B. Actimind at its sole discretion may terminate this Agreement at the end of the prepaid period and with 30 calendar days preliminary notification to Buyer.
C. This Agreement shall terminate automatically if in accordance with Section 3-B (delayed payment) service is interrupted for more than 45 calendar days.
D. Section 1-C (ownership) and Section 6 (confidentiality) shall survive the expiration or termination of this Agreement.
10. Force Majeure
A. Neither party shall be liable in damages or have the right to terminate this Agreement for any delay or default in performing hereunder if such delay or default is caused by conditions beyond its control including, but not limited to Acts of God, Government restrictions (including the denial or cancellation of any export or other necessary license), wars, insurrections and/or any other cause beyond the reasonable control of the party whose performance is affected.

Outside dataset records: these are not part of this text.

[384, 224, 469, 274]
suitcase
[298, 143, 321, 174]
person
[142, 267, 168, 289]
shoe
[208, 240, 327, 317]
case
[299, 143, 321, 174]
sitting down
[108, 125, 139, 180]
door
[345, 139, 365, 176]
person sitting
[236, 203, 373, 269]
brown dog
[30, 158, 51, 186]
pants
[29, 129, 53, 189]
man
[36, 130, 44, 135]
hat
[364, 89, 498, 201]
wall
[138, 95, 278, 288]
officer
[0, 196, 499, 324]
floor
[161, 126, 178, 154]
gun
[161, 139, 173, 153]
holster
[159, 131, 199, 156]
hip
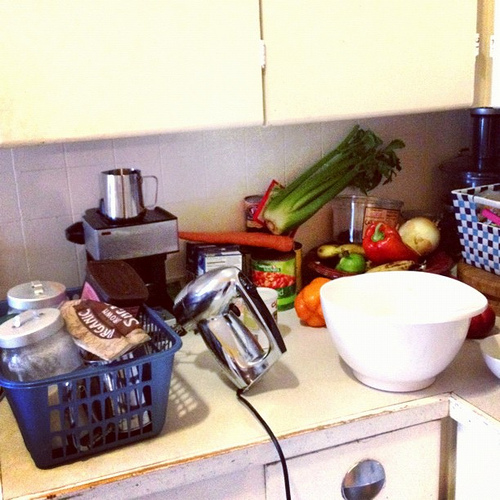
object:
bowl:
[319, 269, 490, 395]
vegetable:
[263, 123, 405, 235]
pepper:
[294, 276, 331, 328]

B. Neither party shall be liable for any failure or delay in performance under this Agreement (other than for delay in the payment of money due and payable hereunder) to the extent said failures or delays are proximately caused by causes beyond that party's reasonable control and occurring without its fault or negligence, including, without limitation, failure of suppliers, subcontractors, and carriers, or party to substantially meet its performance obligations under this Agreement, provided that, as a condition to the claim of non-liability, the party experiencing the difficulty shall give the other prompt written notice, with full details following the occurrence of the cause relied upon. Dates by which performance obligations are scheduled to be met will be extended for a period of time equal to the time lost due to any delay so caused.
11. No Waiver
The failure of a party to require strict performance of any provision of this Agreement by the other, or the forbearance to exercise any right or remedy, shall not be construed as a waiver by such party of any such right or remedy or preclude any other exercise thereof or the exercise of any other right or remedy.
The rights, duties and privileges of parties shall not be transferred or assigned by them, in whole or in part, without the prior mutual written consent.
13. Entire Agreement
This Agreement constitutes the entire agreement between the parties with respect to the subject matter hereof and supersedes all prior agreements, understandings, negotiations and discussions, whether written or oral. There are no conditions, covenants, agreements, representations, warranties or other provisions, express or implied, collateral, statutory or otherwise, relating to the subject matter hereof except as herein provided.
If any term of this Agreement is held by a court of competent jurisdiction to be invalid or unenforceable, then this Agreement, including all of the remaining terms, will remain in full force and effect as if such invalid or unenforceable term had never been included.
15. Governing Law
This agreement is governed by and shall be construed in accordance with the laws of the Province of Ontario without giving effect to any principles of conflicts of law.
The headings used in this Agreement are for convenience only and are not to be used in construction or interpretation.